[Collected data]
----------

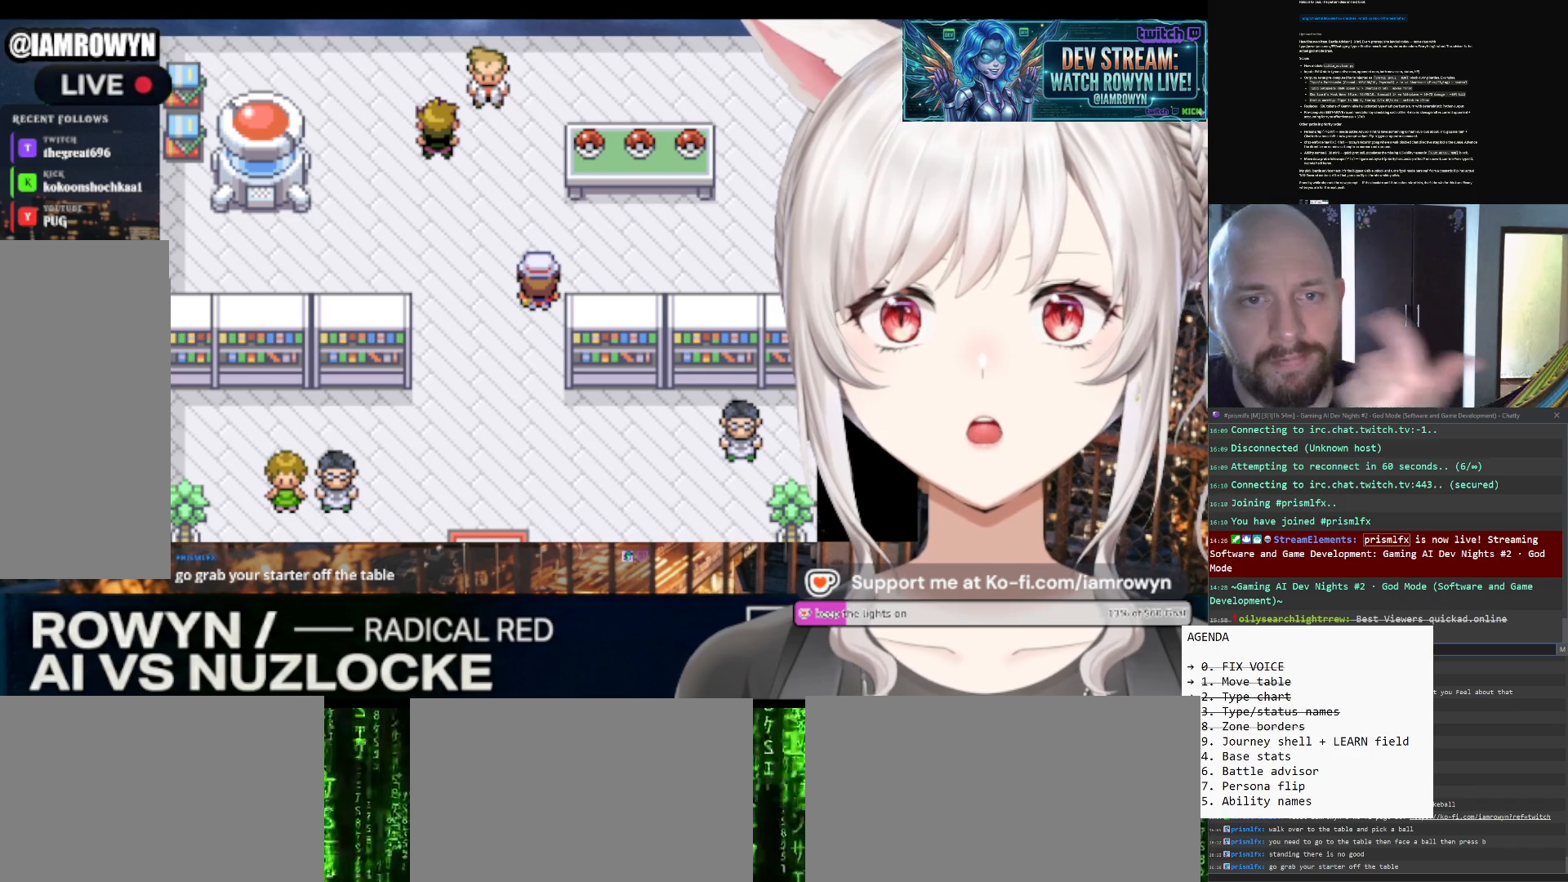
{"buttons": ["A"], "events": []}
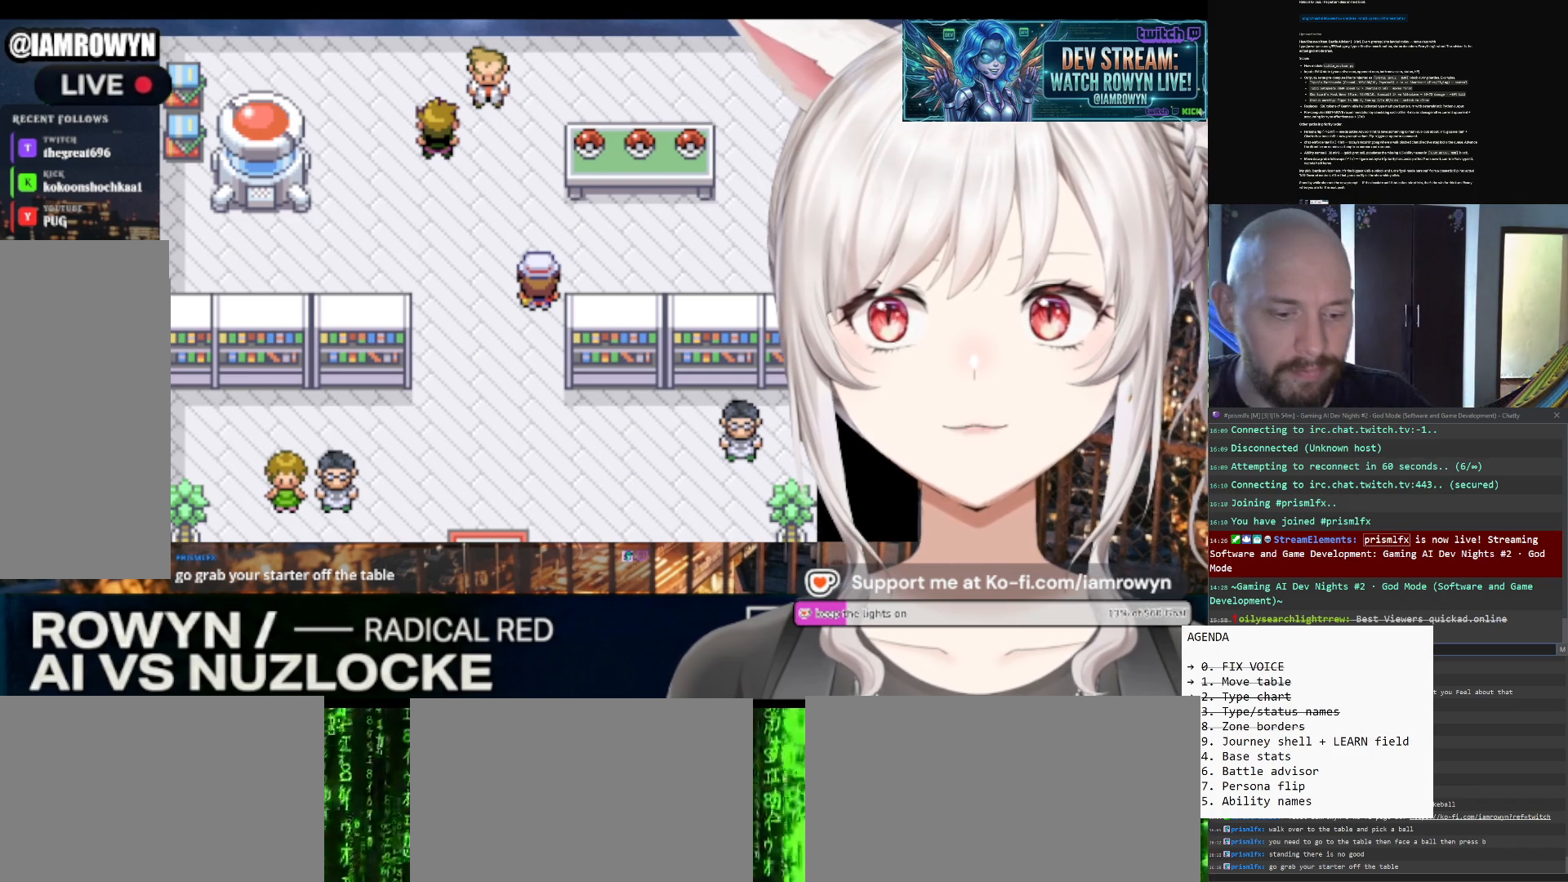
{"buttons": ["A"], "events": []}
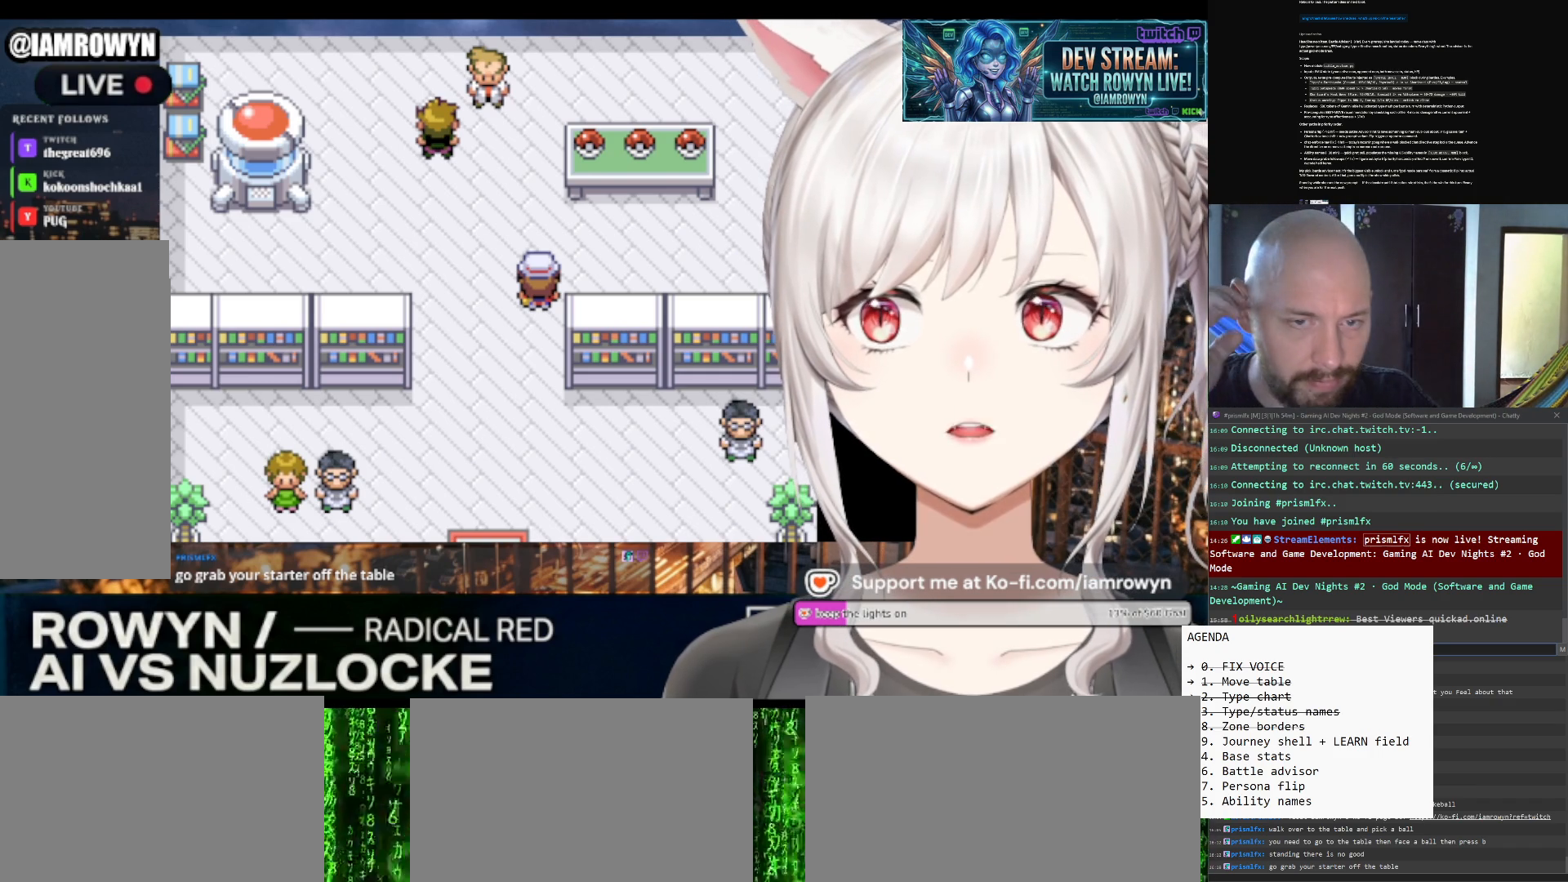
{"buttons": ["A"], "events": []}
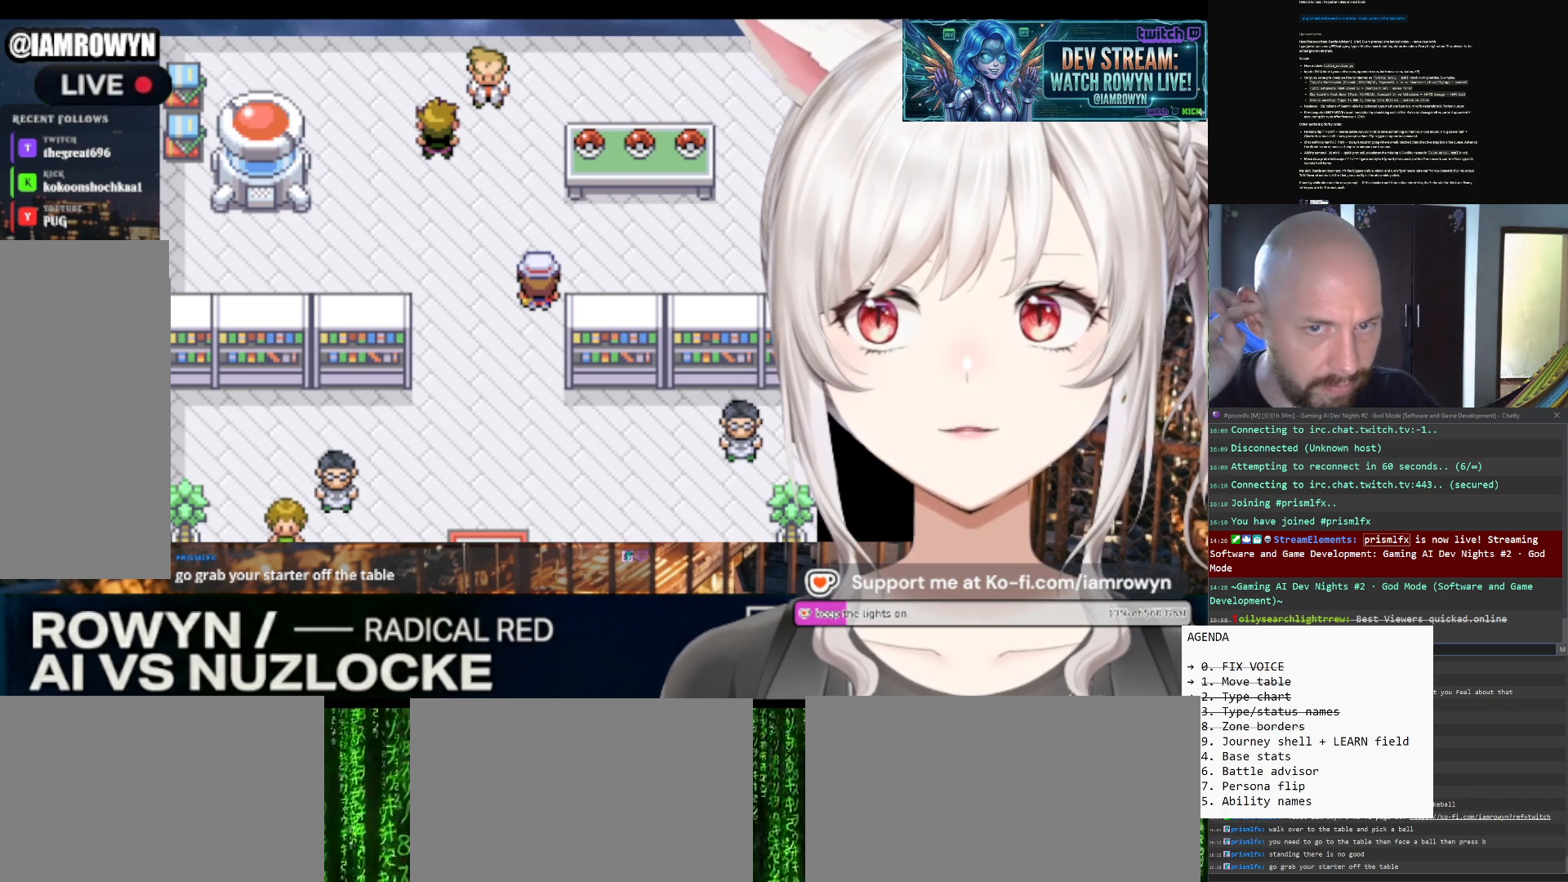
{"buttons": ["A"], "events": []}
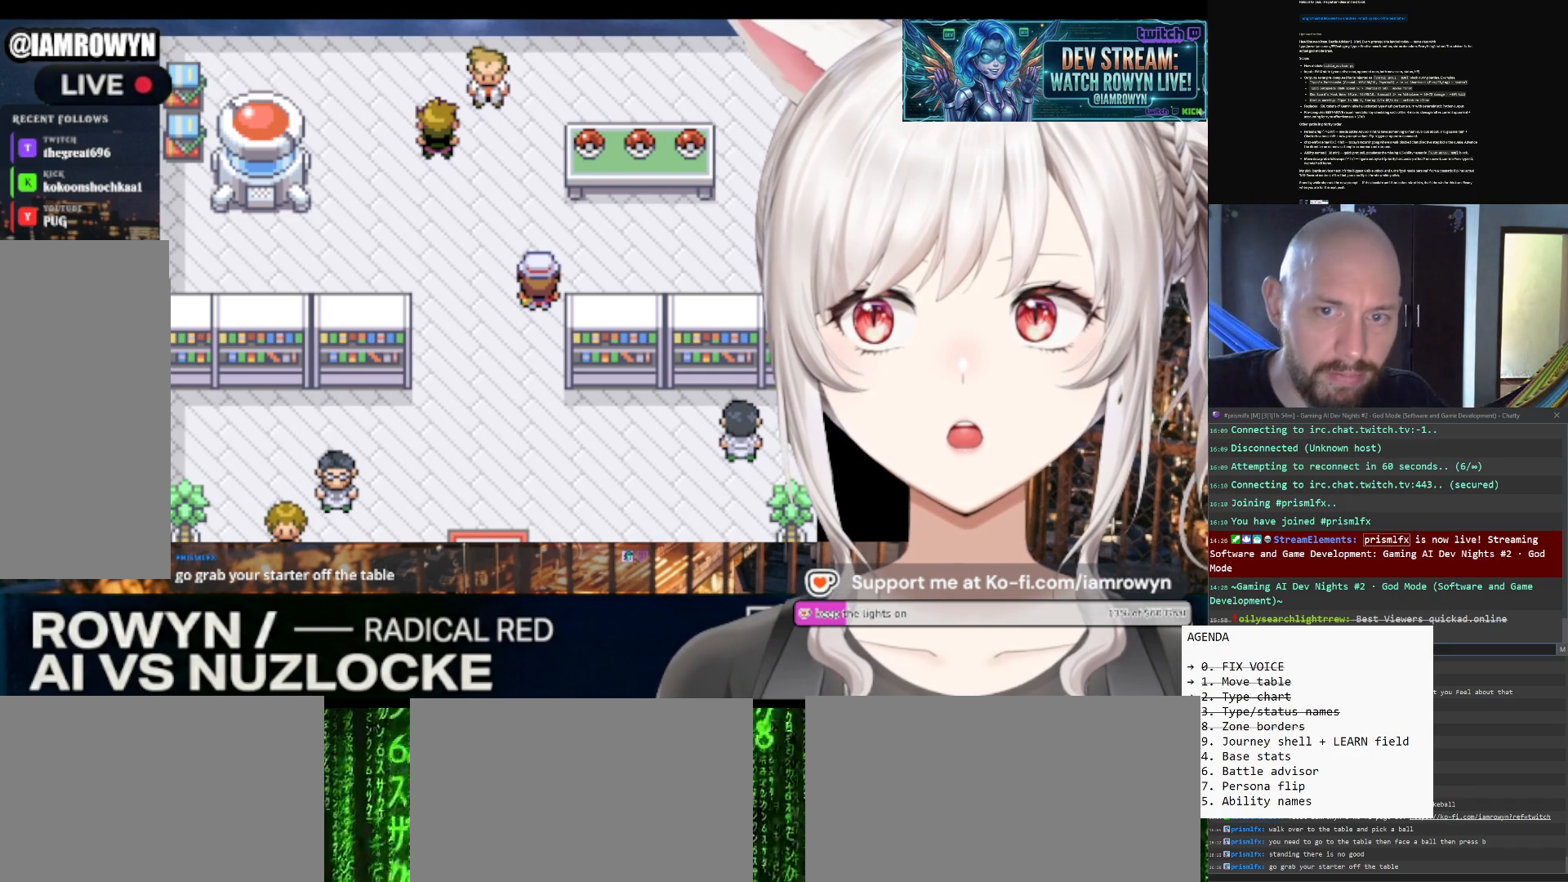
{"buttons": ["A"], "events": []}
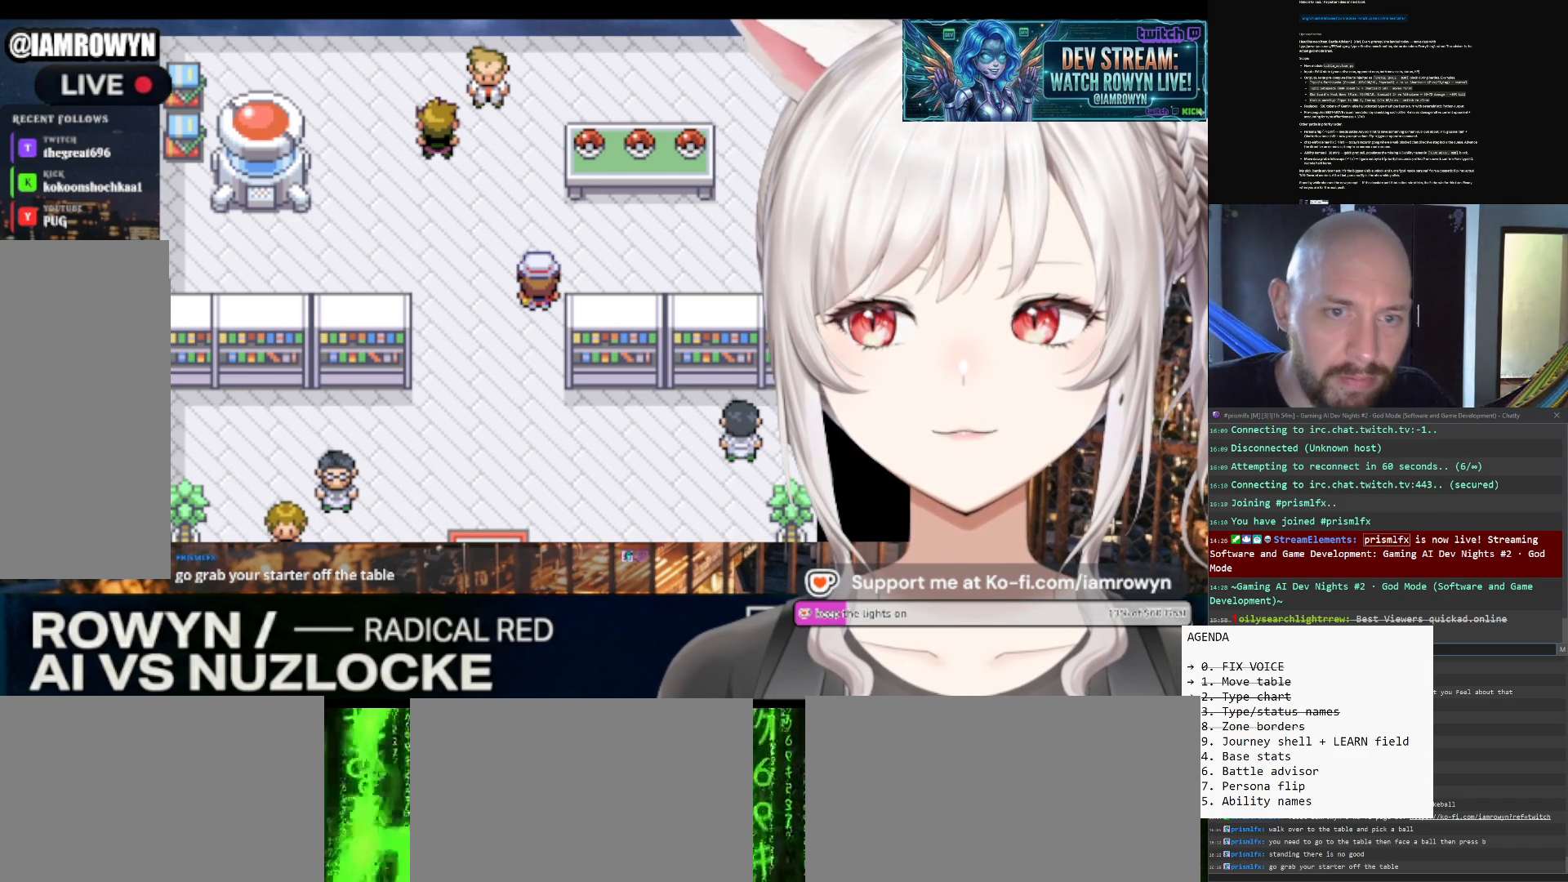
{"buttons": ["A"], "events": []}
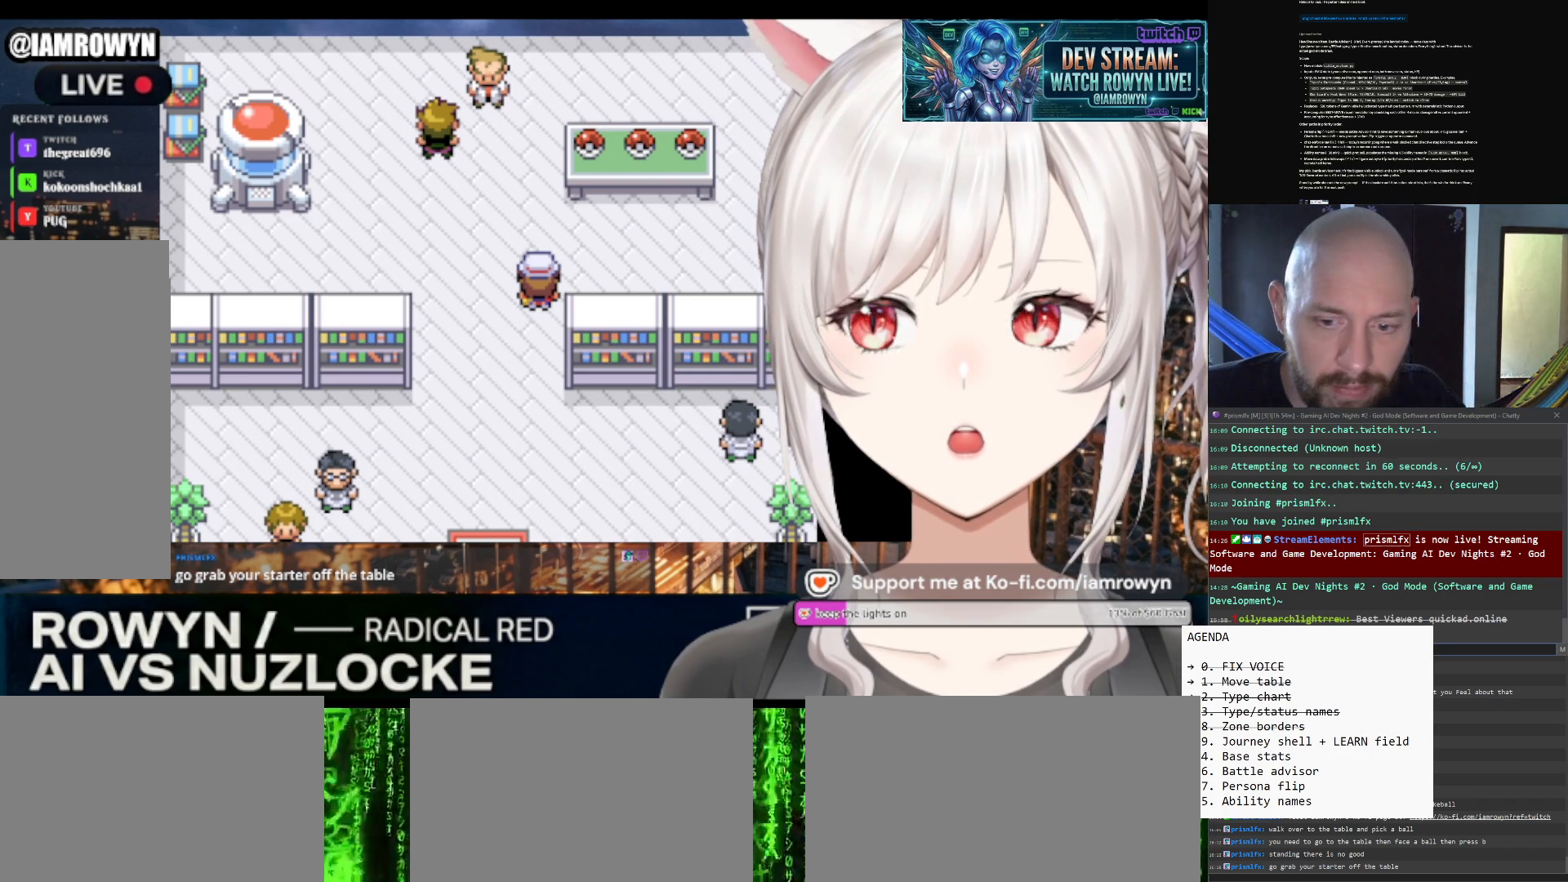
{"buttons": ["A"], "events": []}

----------

**Directions:**
Leave images out of the retyped records; keep all else exact.

**Output of the task:**
{"buttons": ["A"], "events": []}
{"buttons": ["A"], "events": []}
{"buttons": ["A"], "events": []}
{"buttons": ["A"], "events": []}
{"buttons": ["A"], "events": []}
{"buttons": ["A"], "events": []}
{"buttons": ["A"], "events": []}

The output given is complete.